Reading text:
========================================================================


    I also start from the unpopular perspective that it'd be great if colleges and universities got out of the sports business altogether - especially serving as the minor league for the NBA and NFL. And yes, it is hypocritical of me to continue following college sports. Hey, I'm human and at times contradictory. But as long as they're in the business of playing my favorite sport to watch - basketball - I will stay plugged in.
    MasterSplinter and fdr like this.
  4. bumba

    bumba Well-Known Member

    This kind of feels like the Olympics to me. If you're good enough to get paid by Oakley sunglasses or Nike shoes, then you've earned the paycheck but you don't lose your amateur status playing the game. It allows the shoe/promotional companies to pay the kids now that are going to get paid later anyway.....and it allows the NCAA to make money off of them for however many years they play college. It's the same reconstituted greed that's already happening until they don't want to pay for your celebrity any more.
  5. the_speakers_lab

    the_speakers_lab Well-Known Member

    Some q-score management by the NCAA would be nice
  6. bumba

    bumba Well-Known Member

    Don't disagree that's one way to measure, but if we see more of a push toward endorsement deals for players and time-on-screen for brands, Joyce Julius may be better suited for that. It's been their bread and butter for a long time.
  7. bu1973

    bu1973 Well-Known Member

    Anybody else think it is a bit ironic that people were willing to pay hundreds of thousands of dollars and will go to prison so their children could go to and get a USC degree, and California says, a USC degree is really no big deal?
    For a school like Butler I would think this is a potentially devastating development. Unless there are a lot more fat cats on this board than I suspect there are, how do we win a recruiting battle with IU if Mark Cuban, e.g decides to devote 10 million per year to have a good basketball team and sponsor players to the tune of 1/2 million per player? And IU would be small potatoes compared to the type of money in LA, or Texas, or North Carolina or Duke. Moreover, we are in conference with New York, Philadelphia and Washington, D.C. money.

========================================================================

Stored dataset items
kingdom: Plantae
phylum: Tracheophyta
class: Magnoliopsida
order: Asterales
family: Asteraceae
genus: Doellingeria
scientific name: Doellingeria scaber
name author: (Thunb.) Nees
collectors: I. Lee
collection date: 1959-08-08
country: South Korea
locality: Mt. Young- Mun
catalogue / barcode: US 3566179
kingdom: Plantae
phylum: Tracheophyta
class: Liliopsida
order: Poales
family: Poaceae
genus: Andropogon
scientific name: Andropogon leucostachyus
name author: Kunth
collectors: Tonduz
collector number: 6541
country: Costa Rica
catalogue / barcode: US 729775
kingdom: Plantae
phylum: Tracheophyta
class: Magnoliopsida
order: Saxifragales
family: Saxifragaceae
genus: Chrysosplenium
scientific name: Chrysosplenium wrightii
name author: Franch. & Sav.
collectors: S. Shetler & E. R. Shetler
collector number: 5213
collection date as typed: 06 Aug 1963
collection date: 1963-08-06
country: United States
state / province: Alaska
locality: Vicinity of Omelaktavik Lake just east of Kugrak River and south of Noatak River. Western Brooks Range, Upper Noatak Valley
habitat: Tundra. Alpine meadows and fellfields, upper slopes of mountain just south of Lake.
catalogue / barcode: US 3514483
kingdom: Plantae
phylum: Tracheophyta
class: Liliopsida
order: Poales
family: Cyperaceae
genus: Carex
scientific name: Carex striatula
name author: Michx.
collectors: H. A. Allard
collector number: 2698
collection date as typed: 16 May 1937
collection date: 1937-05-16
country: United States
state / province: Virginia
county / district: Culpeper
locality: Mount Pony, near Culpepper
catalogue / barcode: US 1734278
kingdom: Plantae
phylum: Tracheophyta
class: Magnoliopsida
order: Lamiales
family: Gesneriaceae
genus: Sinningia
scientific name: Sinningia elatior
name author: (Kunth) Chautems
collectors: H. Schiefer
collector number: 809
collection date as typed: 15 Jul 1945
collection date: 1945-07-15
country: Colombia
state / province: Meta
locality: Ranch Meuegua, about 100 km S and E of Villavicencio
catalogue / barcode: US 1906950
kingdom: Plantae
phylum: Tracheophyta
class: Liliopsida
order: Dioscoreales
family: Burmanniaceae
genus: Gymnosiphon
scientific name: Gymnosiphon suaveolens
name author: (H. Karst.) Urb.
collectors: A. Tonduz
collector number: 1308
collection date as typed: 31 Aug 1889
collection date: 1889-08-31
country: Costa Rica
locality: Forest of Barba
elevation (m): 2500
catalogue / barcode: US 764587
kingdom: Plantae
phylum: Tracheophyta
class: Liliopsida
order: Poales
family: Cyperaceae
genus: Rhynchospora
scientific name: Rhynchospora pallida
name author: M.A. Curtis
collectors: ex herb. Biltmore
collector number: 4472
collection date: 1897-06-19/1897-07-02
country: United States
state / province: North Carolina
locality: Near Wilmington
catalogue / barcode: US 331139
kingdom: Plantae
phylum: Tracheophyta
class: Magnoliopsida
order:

========================================================================

Action item:
Continue the forum discussion on endorsement pay for college athletes, starting immediately after its final sentence.

Answer to the problem:
    Then would come the inevitable Title 9 lawsuits because how many women players can demand the big money?
    I believe the reason that much of the restrictions were taken on summer jobs was because LA players were reputed to have very high-paying, no show jobs in the movie studios, or for car dealerships, as I recall.
    Butler is a good school and Indy is cool, but if I give a player a half a million reasons to go elsewhere, I suspect that many players just might find the other school good enough ( since the college education is secondary or irrelevant according to California.) Lastly, don't decry raising an entitled generation if we are afraid to say 'Pay your dues like everyone else has."
    I really do not see how this ends well for us.
    tlp63 likes this.
  8. MSUDawg

    MSUDawg Well-Known Member

    It ends very very badly for us, and a lot of other small universities in "flyover" country.
  9. gmoser1210

    gmoser1210 Active Member

    It wouldn't surprise me to see a California school with a previously bad program suddenly get really really good. Cal Poly Mustangs NCAA champions in 2024.
    Hinkle likes this.
  10. MasterSplinter

    MasterSplinter Active Member

    I think the universities and their corporate/private team sponsors will act well before it gets to this stage and essentially go full on professional contracts and sign players to term deals. This essentially hedges against the power of agents auctioning off likeness. You could argue that likeness will sell better in bigger markets, and they have an inherent advantage but that's the same for the NBA yet you don't see anyone complaining that KD went to Brooklyn and not back to OKC (ok maybe other than OKC fans) to take advantage of his likeness.